==== Texto do documento ====

“Ser alfista não é um passatempo.”
Certa vez ouvi a frase acima e fiquei pensando como um automóvel, ou melhor, uma casa automobilística, poderia ter gerado em sua história tamanha distinção, mesmo tendo passado por momentos difíceis e até mesmo perdido muito da sua fleuma original nos modelos mais recentes.
Inegável que existe um esforço em preservar a força e tradição da marca, mesmo com a necessidade de adaptar seus produtos para aquilo que a realidade pedia ou a saúde financeira da empresa permitia, alguns conceitos sempre foram mantidos, como uma crença absoluta e irrefutável. A disposição dos instrumentos (sempre analógicos) no painel de instrumentos, o acerto da suspensão e o cuidado com o som que é produzido pelo escapamento foram sempre pontos de atenção dos projetistas.

==== Dados fornecidos ====

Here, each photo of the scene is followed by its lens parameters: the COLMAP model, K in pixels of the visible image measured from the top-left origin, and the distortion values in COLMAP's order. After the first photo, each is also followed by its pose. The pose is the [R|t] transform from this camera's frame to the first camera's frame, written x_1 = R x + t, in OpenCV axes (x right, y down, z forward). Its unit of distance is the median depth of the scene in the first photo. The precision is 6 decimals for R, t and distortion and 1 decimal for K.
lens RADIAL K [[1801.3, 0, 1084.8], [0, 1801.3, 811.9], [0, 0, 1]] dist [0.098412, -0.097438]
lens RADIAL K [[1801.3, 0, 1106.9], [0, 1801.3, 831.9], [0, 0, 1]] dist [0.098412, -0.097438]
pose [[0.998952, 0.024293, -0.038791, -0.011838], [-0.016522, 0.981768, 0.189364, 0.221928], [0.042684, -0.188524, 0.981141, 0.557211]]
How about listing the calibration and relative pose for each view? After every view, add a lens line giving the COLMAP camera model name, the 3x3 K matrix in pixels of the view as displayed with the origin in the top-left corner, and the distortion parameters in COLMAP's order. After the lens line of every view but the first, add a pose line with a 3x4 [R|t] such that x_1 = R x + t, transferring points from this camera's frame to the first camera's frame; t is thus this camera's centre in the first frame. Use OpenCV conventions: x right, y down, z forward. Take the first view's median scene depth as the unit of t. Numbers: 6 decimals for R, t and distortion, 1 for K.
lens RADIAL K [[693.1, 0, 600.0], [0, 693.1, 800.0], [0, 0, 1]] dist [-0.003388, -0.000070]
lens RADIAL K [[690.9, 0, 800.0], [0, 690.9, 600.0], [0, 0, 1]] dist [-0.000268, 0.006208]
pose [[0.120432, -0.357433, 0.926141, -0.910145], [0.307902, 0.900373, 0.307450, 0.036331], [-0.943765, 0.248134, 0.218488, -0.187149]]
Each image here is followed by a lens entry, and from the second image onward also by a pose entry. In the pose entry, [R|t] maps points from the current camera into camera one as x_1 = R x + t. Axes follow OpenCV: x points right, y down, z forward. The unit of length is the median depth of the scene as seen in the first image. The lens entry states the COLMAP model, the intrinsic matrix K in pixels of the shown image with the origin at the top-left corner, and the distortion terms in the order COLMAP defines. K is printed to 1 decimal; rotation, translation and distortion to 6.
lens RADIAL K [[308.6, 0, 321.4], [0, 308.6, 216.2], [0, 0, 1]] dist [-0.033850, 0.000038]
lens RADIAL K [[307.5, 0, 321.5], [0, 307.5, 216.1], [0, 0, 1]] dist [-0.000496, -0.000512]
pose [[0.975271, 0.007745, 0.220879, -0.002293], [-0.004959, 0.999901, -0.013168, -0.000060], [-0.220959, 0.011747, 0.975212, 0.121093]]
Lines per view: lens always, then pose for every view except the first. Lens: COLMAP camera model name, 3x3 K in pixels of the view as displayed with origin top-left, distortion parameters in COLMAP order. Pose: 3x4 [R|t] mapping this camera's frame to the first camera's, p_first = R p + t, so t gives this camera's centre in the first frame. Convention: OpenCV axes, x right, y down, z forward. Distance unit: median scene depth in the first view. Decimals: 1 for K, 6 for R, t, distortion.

====

§ **Tarefa proposta 1**
Liste os pontos que, segundo o texto sobre ser alfista, sempre receberam atenção dos projetistas.
§ **Tarefa proposta 2**
Redigite, sem nenhuma alteração, o trecho do texto sobre ser alfista que vai de "Certa vez ouvi" até "atenção dos projetistas.".

§ **Sua resposta 1**
- A disposição dos instrumentos (sempre analógicos) no painel de instrumentos
- O acerto da suspensão
- O cuidado com o som que é produzido pelo escapamento

§ **Sua resposta 2**
Certa vez ouvi a frase acima e fiquei pensando como um automóvel, ou melhor, uma casa automobilística, poderia ter gerado em sua história tamanha distinção, mesmo tendo passado por momentos difíceis e até mesmo perdido muito da sua fleuma original nos modelos mais recentes.
Inegável que existe um esforço em preservar a força e tradição da marca, mesmo com a necessidade de adaptar seus produtos para aquilo que a realidade pedia ou a saúde financeira da empresa permitia, alguns conceitos sempre foram mantidos, como uma crença absoluta e irrefutável. A disposição dos instrumentos (sempre analógicos) no painel de instrumentos, o acerto da suspensão e o cuidado com o som que é produzido pelo escapamento foram sempre pontos de atenção dos projetistas.